Lock types (shared, exclusive) in MySQL - Time & Space Complexity
When databases use locks, they control how many users can access data at the same time.
We want to understand how the time to get and release locks changes as more users try to access the data.
Analyze the time complexity of acquiring shared and exclusive locks in MySQL.
-- Transaction 1 requests a shared lock
LOCK TABLES orders READ;
-- Transaction 2 requests an exclusive lock
LOCK TABLES orders WRITE;
-- Transaction 1 releases lock
UNLOCK TABLES;
-- Transaction 2 acquires exclusive lock after Transaction 1
LOCK TABLES orders WRITE;
This code shows two transactions trying to lock the same table with different lock types.
Locks are requested and released repeatedly as transactions run.

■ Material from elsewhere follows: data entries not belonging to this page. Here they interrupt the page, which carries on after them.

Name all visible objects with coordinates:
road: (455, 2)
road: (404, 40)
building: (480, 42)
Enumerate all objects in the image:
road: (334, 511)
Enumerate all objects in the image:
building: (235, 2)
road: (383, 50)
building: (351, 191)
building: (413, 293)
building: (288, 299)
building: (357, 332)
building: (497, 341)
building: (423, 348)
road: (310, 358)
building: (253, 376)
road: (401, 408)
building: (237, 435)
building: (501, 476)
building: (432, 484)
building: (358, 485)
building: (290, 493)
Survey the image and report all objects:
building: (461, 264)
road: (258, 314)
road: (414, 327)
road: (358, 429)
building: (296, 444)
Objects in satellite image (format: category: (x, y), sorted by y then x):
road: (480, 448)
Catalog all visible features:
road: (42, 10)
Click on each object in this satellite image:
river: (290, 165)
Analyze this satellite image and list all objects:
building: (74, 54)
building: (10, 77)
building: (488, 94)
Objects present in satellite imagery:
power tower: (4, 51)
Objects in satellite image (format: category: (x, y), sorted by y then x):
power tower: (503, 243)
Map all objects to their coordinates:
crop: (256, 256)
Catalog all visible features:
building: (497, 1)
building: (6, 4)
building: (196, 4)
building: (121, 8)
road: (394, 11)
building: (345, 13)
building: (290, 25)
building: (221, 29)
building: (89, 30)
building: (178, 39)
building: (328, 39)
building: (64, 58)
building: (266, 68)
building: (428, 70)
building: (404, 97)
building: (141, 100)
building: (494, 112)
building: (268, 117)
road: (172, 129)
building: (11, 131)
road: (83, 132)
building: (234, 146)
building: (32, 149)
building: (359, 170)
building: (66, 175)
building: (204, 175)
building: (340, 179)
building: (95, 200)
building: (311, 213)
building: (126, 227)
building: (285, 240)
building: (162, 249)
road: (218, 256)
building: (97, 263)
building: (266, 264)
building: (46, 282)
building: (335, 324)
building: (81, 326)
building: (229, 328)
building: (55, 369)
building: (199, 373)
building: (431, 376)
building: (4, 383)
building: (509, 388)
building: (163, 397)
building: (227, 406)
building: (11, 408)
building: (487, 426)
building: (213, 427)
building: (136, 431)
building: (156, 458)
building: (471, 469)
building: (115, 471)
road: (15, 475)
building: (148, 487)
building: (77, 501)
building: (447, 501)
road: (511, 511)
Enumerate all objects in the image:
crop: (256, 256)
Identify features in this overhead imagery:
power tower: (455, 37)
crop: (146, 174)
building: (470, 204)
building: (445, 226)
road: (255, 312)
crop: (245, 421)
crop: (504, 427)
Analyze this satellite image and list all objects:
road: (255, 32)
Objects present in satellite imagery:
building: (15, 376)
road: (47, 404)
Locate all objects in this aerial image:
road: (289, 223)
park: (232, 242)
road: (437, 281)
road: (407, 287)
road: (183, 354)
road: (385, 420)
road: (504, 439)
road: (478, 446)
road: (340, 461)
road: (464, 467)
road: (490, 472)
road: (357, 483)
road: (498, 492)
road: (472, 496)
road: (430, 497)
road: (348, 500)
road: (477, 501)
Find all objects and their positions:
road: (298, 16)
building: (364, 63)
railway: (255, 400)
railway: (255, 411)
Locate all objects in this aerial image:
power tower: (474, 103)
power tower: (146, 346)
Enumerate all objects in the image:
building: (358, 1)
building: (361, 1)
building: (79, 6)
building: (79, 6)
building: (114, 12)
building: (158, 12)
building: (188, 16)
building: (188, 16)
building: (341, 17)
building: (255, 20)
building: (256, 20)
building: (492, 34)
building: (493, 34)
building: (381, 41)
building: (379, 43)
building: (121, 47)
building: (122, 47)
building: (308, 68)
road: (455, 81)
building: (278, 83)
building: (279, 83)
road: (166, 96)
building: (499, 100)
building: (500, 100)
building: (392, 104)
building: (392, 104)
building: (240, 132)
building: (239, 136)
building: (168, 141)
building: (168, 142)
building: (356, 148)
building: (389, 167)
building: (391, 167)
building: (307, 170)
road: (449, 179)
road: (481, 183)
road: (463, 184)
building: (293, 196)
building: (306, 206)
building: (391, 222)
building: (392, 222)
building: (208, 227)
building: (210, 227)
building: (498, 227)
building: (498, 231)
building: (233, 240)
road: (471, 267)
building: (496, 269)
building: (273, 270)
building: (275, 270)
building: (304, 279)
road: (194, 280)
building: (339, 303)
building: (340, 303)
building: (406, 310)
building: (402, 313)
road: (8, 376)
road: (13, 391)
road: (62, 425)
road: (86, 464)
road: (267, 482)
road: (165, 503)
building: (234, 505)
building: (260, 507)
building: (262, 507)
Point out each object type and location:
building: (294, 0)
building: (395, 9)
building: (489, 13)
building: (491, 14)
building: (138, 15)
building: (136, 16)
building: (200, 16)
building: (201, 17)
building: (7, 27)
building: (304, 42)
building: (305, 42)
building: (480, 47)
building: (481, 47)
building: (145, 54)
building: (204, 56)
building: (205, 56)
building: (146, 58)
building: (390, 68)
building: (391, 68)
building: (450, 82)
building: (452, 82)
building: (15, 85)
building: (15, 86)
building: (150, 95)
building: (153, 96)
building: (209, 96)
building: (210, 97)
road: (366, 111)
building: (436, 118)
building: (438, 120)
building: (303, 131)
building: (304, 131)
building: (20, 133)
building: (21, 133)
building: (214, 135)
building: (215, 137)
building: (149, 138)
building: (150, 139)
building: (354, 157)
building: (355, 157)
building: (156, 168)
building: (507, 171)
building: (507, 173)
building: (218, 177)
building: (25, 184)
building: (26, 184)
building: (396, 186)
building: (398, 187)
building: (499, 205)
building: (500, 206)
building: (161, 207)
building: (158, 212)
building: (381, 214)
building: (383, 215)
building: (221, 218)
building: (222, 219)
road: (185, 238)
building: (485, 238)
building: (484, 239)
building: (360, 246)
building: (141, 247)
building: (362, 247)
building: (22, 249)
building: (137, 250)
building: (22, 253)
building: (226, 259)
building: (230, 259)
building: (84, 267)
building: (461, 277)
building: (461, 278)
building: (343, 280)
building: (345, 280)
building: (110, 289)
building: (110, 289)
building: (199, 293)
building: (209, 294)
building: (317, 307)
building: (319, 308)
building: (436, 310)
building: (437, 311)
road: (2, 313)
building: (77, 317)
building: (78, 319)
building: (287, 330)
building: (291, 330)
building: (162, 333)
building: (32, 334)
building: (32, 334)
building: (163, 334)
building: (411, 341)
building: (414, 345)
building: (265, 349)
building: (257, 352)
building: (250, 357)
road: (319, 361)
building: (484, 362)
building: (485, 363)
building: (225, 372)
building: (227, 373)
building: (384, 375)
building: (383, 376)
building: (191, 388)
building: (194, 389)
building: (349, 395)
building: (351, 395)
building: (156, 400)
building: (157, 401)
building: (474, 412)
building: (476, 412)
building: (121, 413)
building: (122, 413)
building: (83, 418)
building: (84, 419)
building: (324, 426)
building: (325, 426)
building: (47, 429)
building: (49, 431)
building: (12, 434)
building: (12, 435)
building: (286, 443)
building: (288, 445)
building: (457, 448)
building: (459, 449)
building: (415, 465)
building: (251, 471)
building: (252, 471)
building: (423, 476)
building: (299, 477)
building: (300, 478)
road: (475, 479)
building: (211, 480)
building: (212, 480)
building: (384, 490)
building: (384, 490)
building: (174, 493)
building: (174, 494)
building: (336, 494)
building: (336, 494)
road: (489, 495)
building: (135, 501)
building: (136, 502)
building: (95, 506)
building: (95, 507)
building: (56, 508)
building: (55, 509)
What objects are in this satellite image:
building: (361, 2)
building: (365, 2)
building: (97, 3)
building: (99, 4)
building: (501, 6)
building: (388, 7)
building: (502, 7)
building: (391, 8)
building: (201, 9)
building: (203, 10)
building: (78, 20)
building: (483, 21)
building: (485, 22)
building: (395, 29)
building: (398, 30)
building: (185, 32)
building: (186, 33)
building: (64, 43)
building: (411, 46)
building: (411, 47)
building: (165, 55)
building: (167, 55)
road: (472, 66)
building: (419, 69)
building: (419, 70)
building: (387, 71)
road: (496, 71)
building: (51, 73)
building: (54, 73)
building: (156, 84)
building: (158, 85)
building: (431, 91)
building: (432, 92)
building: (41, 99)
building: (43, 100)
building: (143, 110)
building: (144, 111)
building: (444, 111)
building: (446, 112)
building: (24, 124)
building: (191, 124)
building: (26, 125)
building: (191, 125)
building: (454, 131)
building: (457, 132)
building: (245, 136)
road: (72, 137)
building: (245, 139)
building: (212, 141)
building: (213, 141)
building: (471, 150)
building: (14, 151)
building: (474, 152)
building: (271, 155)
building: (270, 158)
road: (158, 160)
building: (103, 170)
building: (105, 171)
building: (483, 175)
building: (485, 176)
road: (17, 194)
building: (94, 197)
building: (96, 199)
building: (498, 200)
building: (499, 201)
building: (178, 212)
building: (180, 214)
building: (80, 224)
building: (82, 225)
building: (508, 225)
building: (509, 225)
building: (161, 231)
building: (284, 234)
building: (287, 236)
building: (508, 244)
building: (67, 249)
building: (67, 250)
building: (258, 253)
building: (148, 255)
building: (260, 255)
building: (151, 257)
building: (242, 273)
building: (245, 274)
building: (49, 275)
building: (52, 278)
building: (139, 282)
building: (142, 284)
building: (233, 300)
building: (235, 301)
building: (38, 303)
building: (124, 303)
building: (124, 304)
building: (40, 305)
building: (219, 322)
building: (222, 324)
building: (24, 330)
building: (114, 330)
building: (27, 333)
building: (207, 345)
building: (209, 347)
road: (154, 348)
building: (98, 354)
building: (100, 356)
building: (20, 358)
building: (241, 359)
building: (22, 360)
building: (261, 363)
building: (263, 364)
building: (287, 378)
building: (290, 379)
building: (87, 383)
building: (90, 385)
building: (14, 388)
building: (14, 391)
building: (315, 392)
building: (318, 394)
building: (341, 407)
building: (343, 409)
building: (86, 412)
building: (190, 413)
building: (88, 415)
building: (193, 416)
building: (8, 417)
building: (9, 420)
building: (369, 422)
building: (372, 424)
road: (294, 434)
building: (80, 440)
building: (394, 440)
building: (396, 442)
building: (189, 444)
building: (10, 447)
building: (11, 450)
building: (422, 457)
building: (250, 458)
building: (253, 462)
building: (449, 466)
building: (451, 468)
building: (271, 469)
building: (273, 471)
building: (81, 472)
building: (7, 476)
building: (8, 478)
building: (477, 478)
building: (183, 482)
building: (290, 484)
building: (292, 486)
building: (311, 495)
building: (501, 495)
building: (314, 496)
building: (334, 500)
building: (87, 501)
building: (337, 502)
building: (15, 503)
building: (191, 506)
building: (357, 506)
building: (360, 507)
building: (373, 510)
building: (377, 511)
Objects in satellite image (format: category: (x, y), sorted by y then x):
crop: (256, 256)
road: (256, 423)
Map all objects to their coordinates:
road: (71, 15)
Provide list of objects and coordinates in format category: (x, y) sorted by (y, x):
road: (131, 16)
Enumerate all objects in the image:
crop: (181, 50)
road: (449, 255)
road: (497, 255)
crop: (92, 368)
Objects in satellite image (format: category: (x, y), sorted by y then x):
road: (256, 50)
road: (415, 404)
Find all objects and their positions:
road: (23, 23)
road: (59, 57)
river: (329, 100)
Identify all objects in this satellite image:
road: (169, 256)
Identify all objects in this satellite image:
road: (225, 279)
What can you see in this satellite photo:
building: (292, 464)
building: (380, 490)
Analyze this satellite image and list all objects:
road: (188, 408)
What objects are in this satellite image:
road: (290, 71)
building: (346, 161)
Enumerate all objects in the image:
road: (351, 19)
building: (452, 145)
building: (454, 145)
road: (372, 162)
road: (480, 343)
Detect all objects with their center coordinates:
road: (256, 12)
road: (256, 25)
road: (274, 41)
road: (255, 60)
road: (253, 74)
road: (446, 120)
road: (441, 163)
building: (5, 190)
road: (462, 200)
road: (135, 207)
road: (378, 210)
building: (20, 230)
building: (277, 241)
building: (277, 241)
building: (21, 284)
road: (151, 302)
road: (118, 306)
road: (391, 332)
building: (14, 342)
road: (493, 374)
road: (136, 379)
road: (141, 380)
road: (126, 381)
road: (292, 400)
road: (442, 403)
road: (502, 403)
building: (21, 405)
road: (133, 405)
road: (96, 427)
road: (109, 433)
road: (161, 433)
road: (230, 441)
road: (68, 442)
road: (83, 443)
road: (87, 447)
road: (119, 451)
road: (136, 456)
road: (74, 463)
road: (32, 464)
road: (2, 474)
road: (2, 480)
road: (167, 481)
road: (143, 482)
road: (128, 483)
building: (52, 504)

- Primary operation: Checking and waiting for lock availability.
- How many times: Once per lock request, but can repeat if waiting.
As more transactions request locks, waiting time can increase.
| Number of Transactions (n) | Approx. Lock Wait Checks |
|---|---|
| 10 | Up to 10 checks |
| 100 | Up to 100 checks |
| 1000 | Up to 1000 checks |
Pattern observation: The time to get a lock grows roughly in direct proportion to the number of transactions waiting.
Time Complexity: O(n)
This means the time to acquire a lock grows linearly as more transactions try to lock the same resource.
[X] Wrong: "Locks always happen instantly, no matter how many users wait."
[OK] Correct: When many transactions wait, each must check and wait their turn, so time grows with the number of waiters.
Understanding how locks affect performance helps you explain database behavior clearly and shows you know how systems handle multiple users safely.
"What if we changed from table-level locks to row-level locks? How would the time complexity change?"